Zukav concludes his novel by lamenting that the worlds of philosophy and science are too divided. He believes that the vocabularies of each field have never been able to merge, as they should, to work on the same essential problems; instead, they are distracted over the belief that they are too different to reconcile. He portrays the skeptical scientist as one who has betrayed the metaphysical backbone to his pursuit of truth. Finally, Zukav argues that the new forays into the field of quantum physics might help to realign the two fields, because it essentially constitutes a rediscovery of what the ancient Eastern masters knew about human knowledge.

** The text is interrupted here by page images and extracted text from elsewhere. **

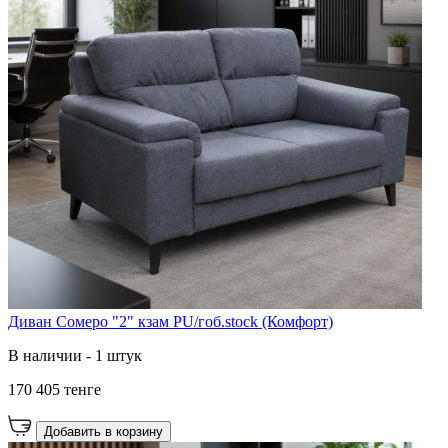
Диван Сомеро "2" кзам PU/гоб.stock (Комфорт)
В наличии - 1 штук
170 405 тенге
Добавить в корзину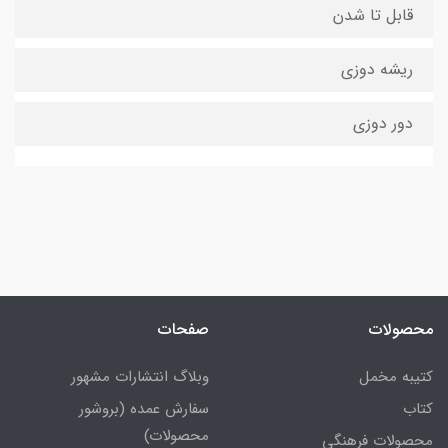
قابل تا شدن
ریشه دوزی
دور دوزی
محصولات
صفحات
کتیبه مخمل
وبلاگ انتشارات مشهور
کتاب
سفارش عمده (بروشور
محصولات)
محصولات فرهنگی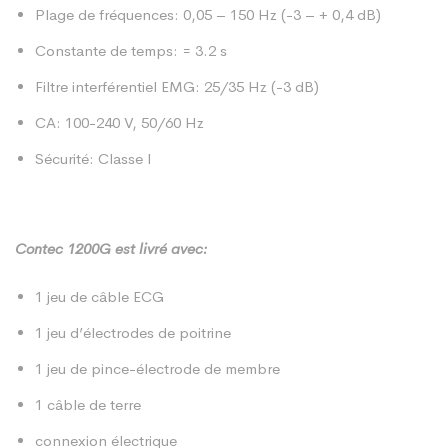
Plage de fréquences: 0,05 – 150 Hz (-3 – + 0,4 dB)
Constante de temps: = 3.2 s
Filtre interférentiel EMG: 25/35 Hz (-3 dB)
CA: 100-240 V, 50/60 Hz
Sécurité: Classe I
Contec 1200G est livré avec:
1 jeu de câble ECG
1 jeu d’électrodes de poitrine
1 jeu de pince-électrode de membre
1 câble de terre
connexion électrique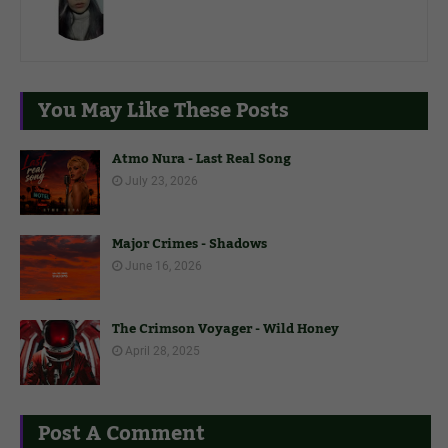
You May Like These Posts
Atmo Nura - Last Real Song
July 23, 2026
Major Crimes - Shadows
June 16, 2026
The Crimson Voyager - Wild Honey
April 28, 2025
Post A Comment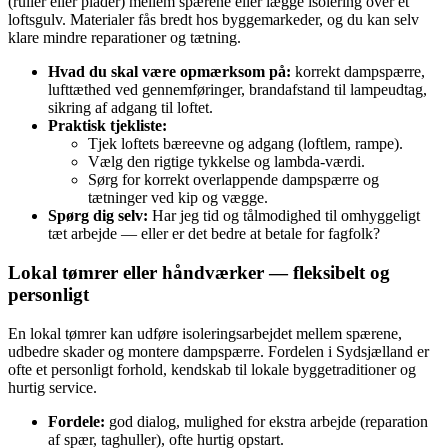
(ruller eller plader) mellem spærene eller lægge isolering over et
loftsgulv. Materialer fås bredt hos byggemarkeder, og du kan selv
klare mindre reparationer og tætning.
Hvad du skal være opmærksom på:
korrekt dampspærre,
lufttæthed ved gennemføringer, brandafstand til lampeudtag,
sikring af adgang til loftet.
Praktisk tjekliste:
Tjek loftets bæreevne og adgang (loftlem, rampe).
Vælg den rigtige tykkelse og lambda‑værdi.
Sørg for korrekt overlappende dampspærre og
tætninger ved kip og vægge.
Spørg dig selv:
Har jeg tid og tålmodighed til omhyggeligt
tæt arbejde — eller er det bedre at betale for fagfolk?
Lokal tømrer eller håndværker — fleksibelt og
personligt
En lokal tømrer kan udføre isoleringsarbejdet mellem spærene,
udbedre skader og montere dampspærre. Fordelen i Sydsjælland er
ofte et personligt forhold, kendskab til lokale byggetraditioner og
hurtig service.
Fordele:
god dialog, mulighed for ekstra arbejde (reparation
af spær, taghuller), ofte hurtig opstart.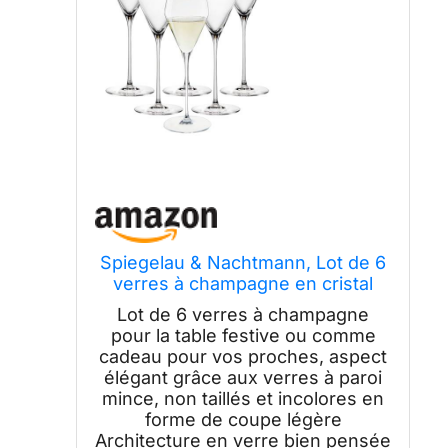
Spiegelau & Nachtmann, Lot de 6
verres à champagne en cristal
250 ml définition 1350129
Lot de 6 verres à champagne
pour la table festive ou comme
cadeau pour vos proches, aspect
élégant grâce aux verres à paroi
mince, non taillés et incolores en
forme de coupe légère
Architecture en verre bien pensée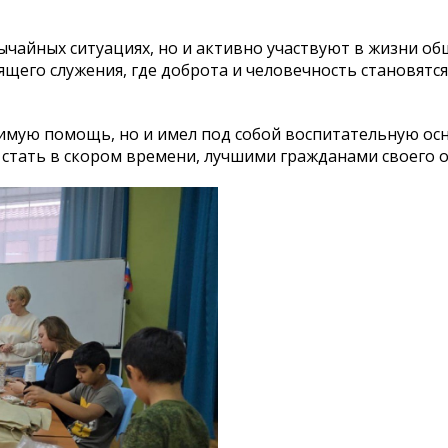
чайных ситуациях, но и активно участвуют в жизни об
оящего служения, где доброта и человечность становятс
димую помощь, но и имел под собой воспитательную осн
стать в скором времени, лучшими гражданами своего 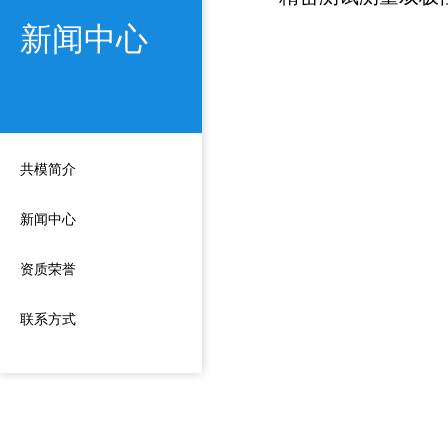
新闻中心
共模简介
新闻中心
资质荣誉
联系方式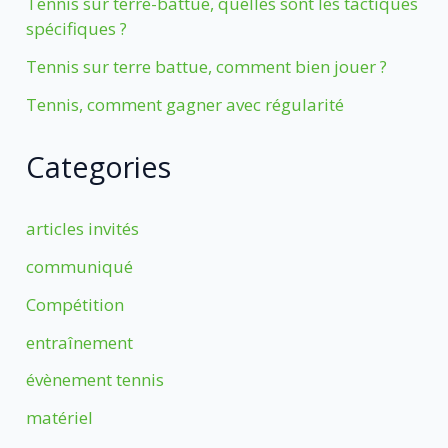
Tennis sur terre-battue, quelles sont les tactiques
spécifiques ?
Tennis sur terre battue, comment bien jouer ?
Tennis, comment gagner avec régularité
Categories
articles invités
communiqué
Compétition
entraînement
évènement tennis
matériel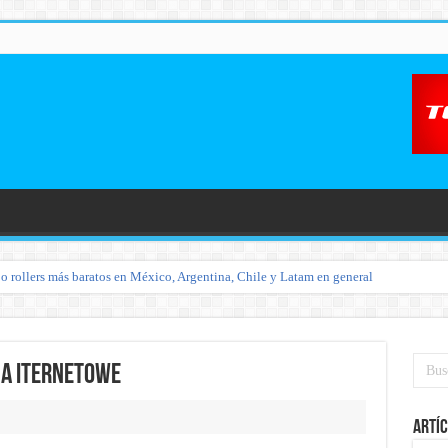
o rollers más baratos en México, Argentina, Chile y Latam en general
a iternetowe
Artíc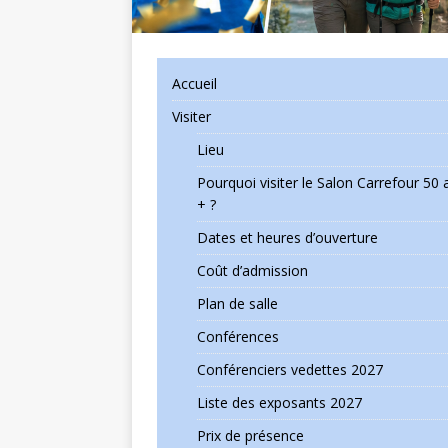
Accueil
Visiter
Lieu
Pourquoi visiter le Salon Carrefour 50 
+ ?
Dates et heures d’ouverture
Coût d’admission
Plan de salle
Conférences
Conférenciers vedettes 2027
Liste des exposants 2027
Prix de présence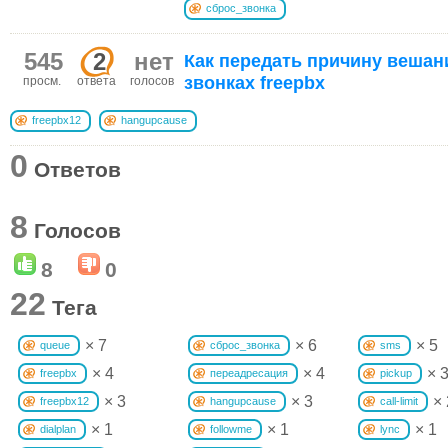
сброс_звонка
545
2
нет
Как передать причину вешан
звонках freepbx
просм.
ответа
голосов
freepbx12
hangupcause
0
Ответов
8
Голосов
8
0
22
Тега
× 7
× 6
× 5
queue
сброс_звонка
sms
× 4
× 4
× 
freepbx
переадресация
pickup
× 3
× 3
× 
freepbx12
hangupcause
call-limit
× 1
× 1
× 1
dialplan
followme
lync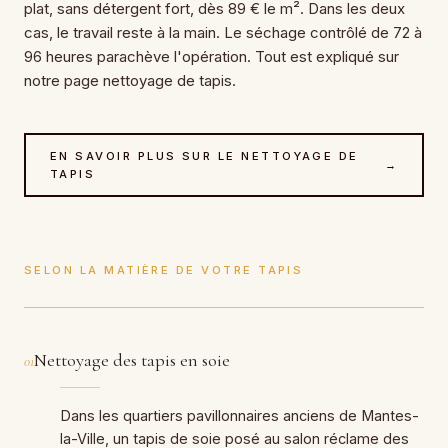
plat, sans détergent fort, dès 89 € le m². Dans les deux
cas, le travail reste à la main. Le séchage contrôlé de 72 à
96 heures parachève l'opération. Tout est expliqué sur
notre page nettoyage de tapis.
EN SAVOIR PLUS SUR LE NETTOYAGE DE
→
TAPIS
SELON LA MATIÈRE DE VOTRE TAPIS
Nettoyage des tapis en soie
01
Dans les quartiers pavillonnaires anciens de Mantes-
la-Ville, un tapis de soie posé au salon réclame des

Zukav’s book was a big source of controversy both when it was written and today. Most prominent scientists familiar with the work reject his conclusions about the necessary union of science and philosophy, dismissing his work as pseudoscience missing any actual scientific rigor. They view the empirical evidence and linguistic formalization of mathematics and physics as what makes it distinct, and the essentially valid field, rather than philosophy. Despite the widespread rebuttals of Zukav’s line of thinking, the novel worked to popularize interest in general physics to its audience in the United States and the world, expressing it in accessible language and drawing a compelling picture of a synthesized human pursuit for knowledge and self-understanding. The Dancing Wu Li Masters is also romantic in content, seeking to connect disparate points in time and modes of thought into one shared, positive narrative about the quest for learning. Zukav’s novel, taking its name from one of the earliest proponents of the use of intuition in sensing truth in the world, is therefore not meant to be a rigorous or formal study of the history of human thought, but rather a vindication of different learning styles and modes of expression.